Sales slipped 2.6 percent to €139.7billion , but the group managed to slice debt by €10billion euros to €54.4billion.

EDF said however that it had booked a €12.9 billion depreciation linked to difficulties at its Hinkley Point nuclear plant in Britain.

The charge includes €11.2 billion for Hinkley Point assets and €1.7billion at its British subsidiary, EDF Energy, the group explained.

EDF announced last month a fresh delay and additional costs for the giant project hit by repeated cost overruns.

“The year was marked by many events, in particular by the recovery of production and the company’s mobilisation around production recovery,” CEO Luc Remont told reporters.

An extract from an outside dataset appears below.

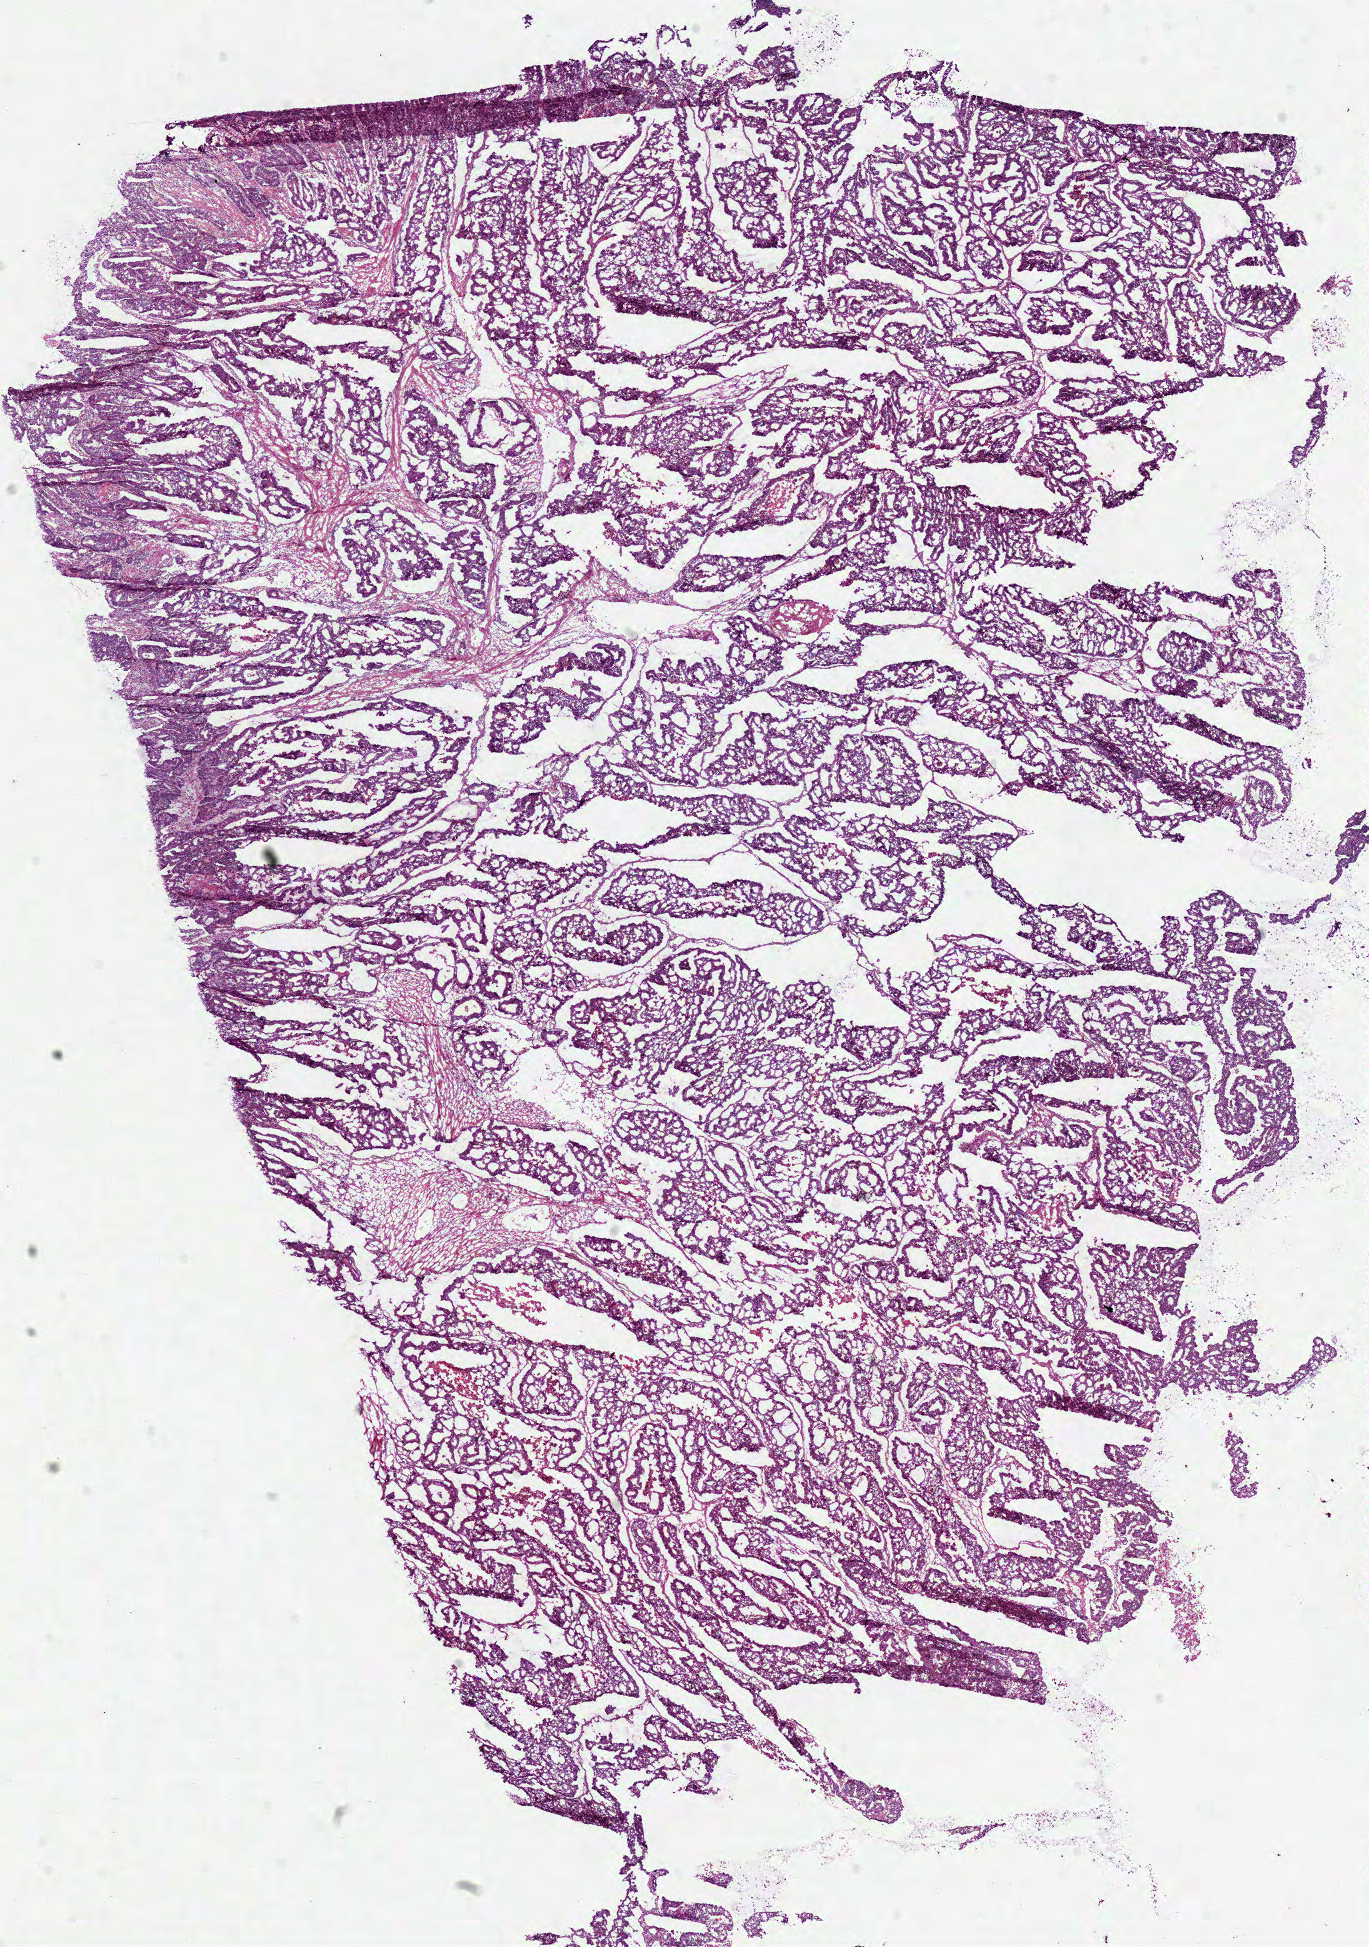
Whole-slide histology image, Hematoxylin and eosin (H&E) stained, whole scanned area (about 10.8 x 15.3 mm) shown as a low-resolution overview. Frozen section from the top of the tissue portion. Primary tumour sample from the colon. Patient: female, age at initial diagnosis 55 years. Pathologist review of this section (percent, as recorded): tumour cells 87%, tumour nuclei 80%, normal cells 0%, stromal cells 10%, necrosis 3%.
Lymph nodes positive (case pathology): 2 of 12 examined. Pathologic diagnosis: Adenocarcinoma, NOS. AJCC pathologic stage: IIIA (6th edition).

EDF put its strong showing down to a strong operational performance, notably a significant increase in nuclear generation in France at a time of historically high prices.

That followed a drop in nuclear output in France in 2022. The group had to deal with stress corrosion problems at some reactors while also facing government orders to limit price rises.

The French reactors last year produced around 320.4 TWh, in the upper range of expectations.

Nuclear production had slid back in 2022 to 279 TWh, its lowest level in three decades, because of the corrosion problems and maintenance changes after
the Covid-19 pandemic.

Hinkley Point C is one of a small number of European Pressurised Reactors (EPRs) worldwide, an EDF-led design that has been plagued by cost overruns
running into billions of euros and years of construction delays.